Dificuldade para dormir na terceira idade: causas, hábitos e quando buscar ajuda
Ter mais dificuldade para dormir ou acordar várias vezes à noite é uma queixa muito comum na terceira idade. Embora algumas mudanças no sono façam parte do envelhecimento, noites ruins frequentes não devem ser normalizadas, pois impactam memória, humor, energia, equilíbrio e até o risco de quedas e outras doenças.
Por que o sono muda com o envelhecimento?
Com o passar dos anos, o corpo sofre alterações que podem afetar o sono:
- Produção diferente de hormônios do sono, como a melatonina, o que pode dificultar pegar no sono ou mantê-lo.
- Acordar mais cedo ou sentir sono mais cedo, com mudança do relógio biológico.
- Doenças crônicas (dor nas articulações, problemas cardíacos, pulmonares, refluxo, próstata aumentada, entre outras) que levam a despertares frequentes.
- Uso de vários medicamentos, alguns com efeito estimulante ou que atrapalham o sono.
- Ansiedade, preocupação, luto ou solidão, que podem contribuir para insônia e qualidade de sono pior.
Sintomas que podem acompanhar a dificuldade para dormir
Além de demorar para dormir ou acordar muitas vezes à noite, é comum notar:
- Cansaço e sonolência durante o dia.
- Queda na atenção e na memória, esquecimentos mais frequentes.
- Oscilações de humor, irritabilidade ou maior sensibilidade emocional.
- Dores de cabeça ou sensação de peso na cabeça pela manhã.
- Maior risco de quedas, especialmente se a pessoa levanta várias vezes à noite sonolenta para ir ao banheiro.
Hábitos que podem ajudar a melhorar o sono na terceira idade
- Manter um horário relativamente fixo para dormir e acordar, inclusive nos fins de semana.
- Criar um ritual calmo à noite: luz mais baixa, leitura leve, música suave, respiração tranquila.
- Evitar cafeína e estimulantes (café, alguns chás, refrigerantes de cola) à tarde e à noite.
- Reduzir o uso de telas (celular, TV, tablet) pouco antes de dormir.
- Praticar atividade física leve a moderada, de preferência pela manhã ou tarde, respeitando a orientação médica.
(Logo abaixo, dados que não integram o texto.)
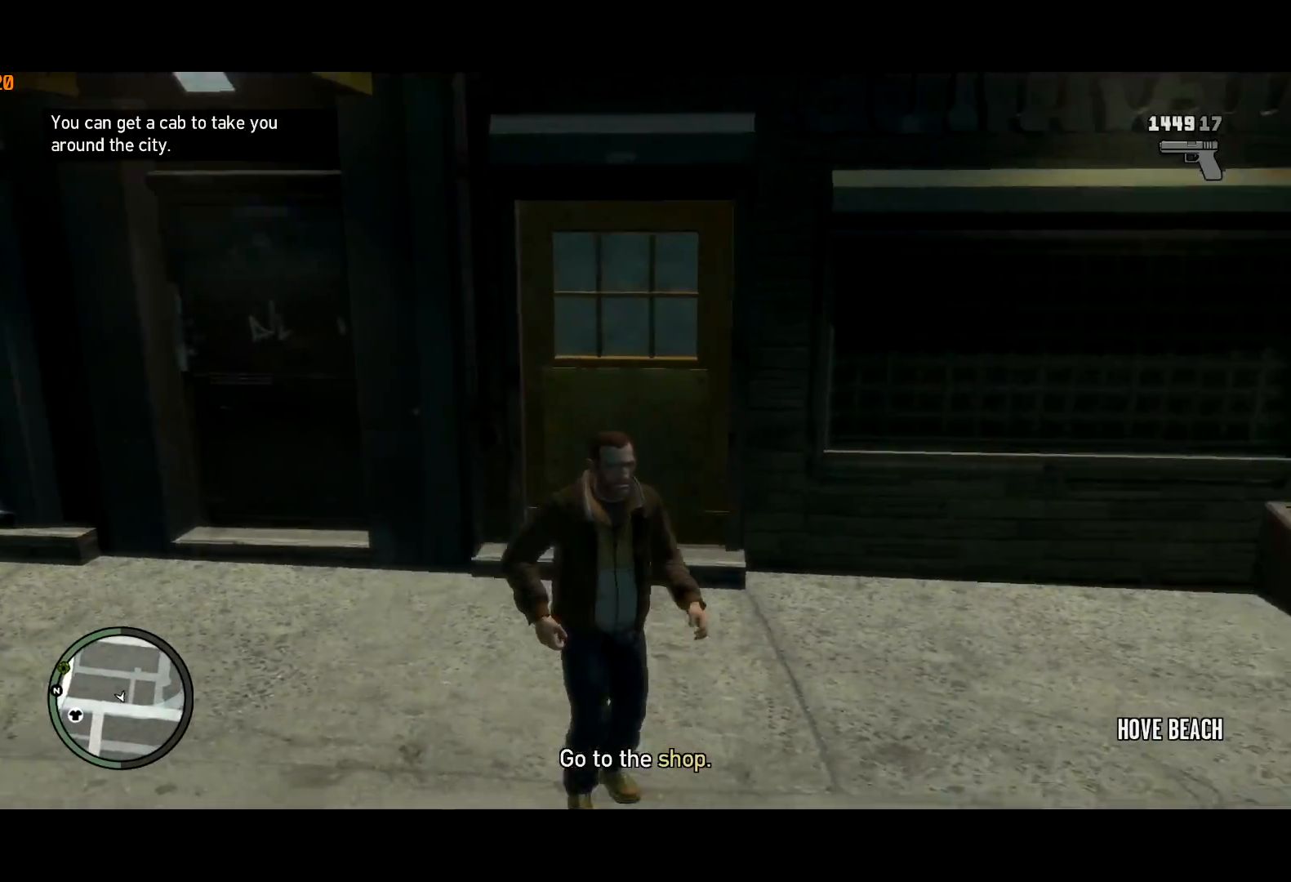
{"keys": ["shift", "w"], "mouse": [], "events": [[167, "w", "down"], [267, "d", "up"], [400, "mouse_wheel_down", "down"], [417, "mouse_wheel_down", "up"]]}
- Ajustar o ambiente: quarto escuro, silencioso, arejado e com temperatura agradável.
Produtos, suplementos e acessórios que podem entrar na conversa (sempre com orientação)
Algumas categorias podem ser discutidas com o médico ou outros profissionais de saúde:
- Travesseiros e colchões ergonômicos, que oferecem melhor apoio para coluna, pescoço e quadris, ajudando a reduzir dores que atrapalham o sono.
- Máscaras de dormir e tampões auriculares, úteis para quem é mais sensível à luz ou a ruídos.
- Chás calmantes (como camomila, erva-cidreira ou passiflora), desde que não haja contraindicações e que não estimulem idas excessivas ao banheiro à noite.
- Suplementos voltados ao sono, como fórmulas com melatonina, magnésio, L-teanina ou extratos de plantas calmantes, sempre avaliados pelo médico, sobretudo em idosos que usam outros medicamentos.
- Apps ou dispositivos de relaxamento (sons de natureza, meditações guiadas), que podem ajudar a desacelerar a mente.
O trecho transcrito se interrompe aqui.